頑張る40代!plus

2002年06月14日(金) 富士山 その1

  富士の遊覧船

 雨の振る日に 船に乗って
 いつまでも 水面をながめる
 船の描く 輪の中に
 想い出ひとつの 雨がたまる

 思い出ひとつの 雨がたまれば
 船は 心をもったごとくに
 しずくにふたつみっつ 沈んでいく

  富士の遊覧船は
 何度も何度も回りながら
 思いでひとつに沈んでいく

 悲しみの時 影を落としたぼくは
 そんな 船の中から
 溺れぬようにと 祈りながら
 そんなゲームを 楽しんでいるのですよ


この詩を書いたのは、23年前のちょうど今頃だった。
千葉に住んでいた友人と、富士山に遊びに行った時のものだ。
その前日、ぼくは千葉の友人宅に泊まった。
酒でも飲みながら夜を過ごそうと思っていたのだが、翌朝10時に代々木で他の友人2人を拾うことになっている。
ということは千葉を朝7時頃に出ないと間に合わない。
深酒でもして寝坊したら大変だということで、その日は飲むことはせず、早目に就寝した。
翌朝、予定通り7時に友人宅を出て、津田沼にレンタカーを借りに行った。

8時にレンタカーを借り、津田沼を出発した。
当初は京葉道路を使うつもりだったが、下の道で行っても2時間あれば充分間に合うだろう、ということで下の道を行った。
それが甘かった。
東京に入るまで約1時間かかり、東京に入ると何度も渋滞にあってしまった。
結局、代々木に着いたのは午後1時を過ぎていた。

待ち合わせ場所に行くと・・・。
もちろん誰もいない。
どんなお人よしでも3時間も待つ馬鹿はいない。
その時は、代々木の喫茶店で待ち合わせていたのだが、店の人に「10時頃、こういう人は来てなかったですか?」と聞いてみると、「ああ、来てましたよ」という。
友人と顔を見合わせ、「困ったのう。
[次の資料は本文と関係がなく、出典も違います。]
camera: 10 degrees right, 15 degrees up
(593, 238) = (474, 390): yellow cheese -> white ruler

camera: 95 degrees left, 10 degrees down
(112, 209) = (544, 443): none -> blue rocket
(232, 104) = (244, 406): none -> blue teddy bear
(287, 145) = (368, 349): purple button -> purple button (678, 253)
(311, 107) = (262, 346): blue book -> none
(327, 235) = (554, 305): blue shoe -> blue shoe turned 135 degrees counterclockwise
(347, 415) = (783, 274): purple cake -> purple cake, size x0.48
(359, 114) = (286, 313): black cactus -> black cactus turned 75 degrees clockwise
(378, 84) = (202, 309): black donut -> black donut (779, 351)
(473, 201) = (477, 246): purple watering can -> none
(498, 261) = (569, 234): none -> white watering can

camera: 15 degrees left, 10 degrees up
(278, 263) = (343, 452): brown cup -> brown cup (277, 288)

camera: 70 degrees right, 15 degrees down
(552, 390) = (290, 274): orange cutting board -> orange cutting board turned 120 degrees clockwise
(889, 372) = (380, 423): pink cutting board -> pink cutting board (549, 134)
どうしようか」と言った。
しかし、せっかくレンタカーを借りてきたのである。
ここで引き返すのもバカらしい。
ということで、ぼくたちは富士に向けて出発した。

とはいえ、ぼくは福岡の出身、友人は福島の出身である。
富士に行く道を知らない。
「まあ、西に向かって行きよったら、何とかなるやろう」ということで、とにかく出発した。
友人が「たしか、八王子から高速に乗るらしい」と言うので、「じゃあ八王子に行けばいい、ということやん。何とかなるやろう」とぼくたちは甲州街道に向かった。
甲州街道に出てから、迷うことなく、中央高速の入口に着いた。

さて、高速に乗ってしばらくすると小雨が降り出した。
朝方から曇っていたのだが、途中晴れ間も出たりして、持ち直すかと思われたが、ここに来てついに降り出した。
雨が降ると困ることがあった。
それは、その当時ぼくはまだ運転免許を持ってなかったので、その友人が一人で運転していたのだ。
しかも、友人は免許を取って初めて遠出をする、と言うことだった。
「今まで、運転して雨に降られたことがないんだよな。できたら雨の日には運転したくない」と常々言っていた。
無常にもその雨が降り出したのだ。
これには困った。
仕方がないので、最寄のパーキング入り、食事をしながら雨が止むのを待つことにした。

しかし、雨はいつまでたっても止まなかった。
しかたなく、出発することにした。
ところが、幸いなことに、高速道路はさっきよりもすいていた。
というより、走っている車は、ぼくたちの車しかなかったのだ。
これに勇気付けられた友人は、そのまま河口湖畔まで突っ走って行った。

その日は河口湖と山中湖を回った。
河口湖に着いたのはもう4時を過ぎていたので、当初予定していた富士山や白糸の滝には行けなかったのだ。
しかし、野郎二人の河口湖や山中湖はいただけない。
結局することもないので、山中湖畔に停めてあった外車の前でポーズを作り、お互いの写真を写しただけに過ぎなかった。

帰りは中央高速を降りてから、首都高、京葉道路を使って、津田沼まで戻った。
さすがに高速を使うと早いものである。
途中首都高が渋滞していたものの、時間にして1時間ほどで津田沼に着いた。
「最初から高速使ってればよかったね」
「明日は、あいつらから文句言われるやろうのう」

翌日、案の定代々木で待ち合わせた二人の友だちから、散々文句を言われた。
文句を言う気持ちもわかる。
一人は横浜、もう一人は埼玉から、わざわざ代々木まで来ていたからである。
じゃあ、今度埋め合わせをする、ということで納得してもらった。
再び富士山に向かったのは、その2週間後であった。